06 ばれた
おいしそうな匂いが鼻孔をくすぐる。
寝汗を拭いて着替えると、随分気分がよくなった。
先ほどの出来事はなかったことにして、私は匂いに誘われるまま部屋を出る。
土間になっている台所では、マーサが楽しそうに鍋をかき混ぜていた。どうやらそれが匂いの元らしい。
「もうすぐできるから待っててね~」
上機嫌に鍋の中身をかき回すマーサに、不意に罪悪感が湧いてくる。見ず知らずの人間を快く泊めてくれた恩人を、動揺していたとはいえ部屋から追い出してしまったのだから。
「すいません。色々お気遣いいただいて……さっきも……」
私が言葉を濁していると、マーサは何を言っているのか分からないとでも言いたげに目をぱちくりと瞬かせた。
「あらやだ気にしないで。こっちの方が謝らなくちゃならないのに。ごめんよぉ。久しぶりに父以外の人間と喋るもんだから楽しくて」
どうやらマーサは、この家に自分の父親と二人で暮らしているらしい。
こちらの世界は日本と違って平均寿命がそれほど長くないので、私の母親よりも年上に見えるマーサの父親が存命だというのは、この世界では珍しいことに思えた。
「あ……そういえば私ご挨拶もしてなくて」
そんな話をしていると、ちょうど扉が開いて奥からやせこけた老人がよろけながら歩いてきた。
「まあ父さん! 勝手にベッドから出ちゃだめじゃないか」
マーサが驚いたように老人に駆け寄る。
だが老人はそんなマーサを枯れ木のような腕で振り払うと、怒りの表情を浮かべて叫んだ。

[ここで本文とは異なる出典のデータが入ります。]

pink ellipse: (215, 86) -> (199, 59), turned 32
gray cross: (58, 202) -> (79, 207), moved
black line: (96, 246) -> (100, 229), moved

「おい! 家ん中に知らねぇ人間を上げるなんて何考えてんだ! このぐずがっ」
そう言って、老人はあろうことか手にしていた杖でマーサを叩き始めた。
これには私も驚き、咄嗟にマーサを庇おうと駆け寄る。
だが気丈にもマーサは私を近づけないよう手で制すると、逞しい腕で杖を掴み老人の蛮行を押し留めた。だがその腕にはくっきりと、杖で打たれたらしい痣が残っていた。
「ねえ父さん。お客さんが獲物を狩ってきてくれたんだよ。お肉なんて久しぶりだろ? みんなで食べようじゃないか」
マーサは何事もなかった優しい声で問いかける。
だがそれが老人は面白くなかったのか、マーサの手を振り払い家の外に出て行ってしまった。
「あ……」
突然の出来事に唖然と立ち尽くしていた私は、我に返ると慌ててマーサに駆け寄った。
「大丈夫ですか!?」
顔に笑みを張り付けたまま、彼女はなかなか立ち上がろうとはしない。
私が腕の痣をよく見ようと彼女の服の袖をまくると、そこには治りかけの痣が何本も重なり癒える暇もないようだった。
こんな怪我を隠しながら、気丈に父親の世話をしているマーサ。
私は思わず、鼻がつんとして目頭が熱くなった。
「ごめんね。見苦しいところを見せちまった」
「そんなの気にしないでください! そのままじっとして、動かないで……」
私は決意を秘めて、彼女の腕に手をかざした。
日本からこちらの世界に来る時に手に入れた、悪を滅する聖なる力。人を癒し魔族を苦しめる、私が腐っても聖女と呼ばれるゆえんである。
本当は村でこの力を使うつもりはなかった。魔法が存在するこの世界の中でも、人の怪我や病をいやす聖なる力は異世界から召喚された聖女だけが持つものである。つまりここでマーサの傷を癒せば、彼女に私の正体がばれてしまうだろう。
しかしそれでも、私はその痛々しい痣を放っておくことができなかった。
「え……」
かざした手のひらから白い光が溢れ、マーサの体に浮かんだ痣をたちまち癒していく。しばらくしてすべての傷が癒えると、私はゆっくりと手を下ろした。
向き合うマーサの顔には、隠しようもない驚きと畏れのようなものが浮かんでいる。
「まさか……あんたは……」
彼女の反応は無理もない。
まだこの村に王の追手は来ていないが、魔王を倒すために聖女が召喚されたというのは国内では有名な話である。
そして彼女の顔にはありありと、どうして聖女がこんなところにという疑問が浮かんでいた。
その時、火にかけられたままのスープが煮立ってあふれ出し、炎に触れてじゅわじゅわと大きな音を立てた。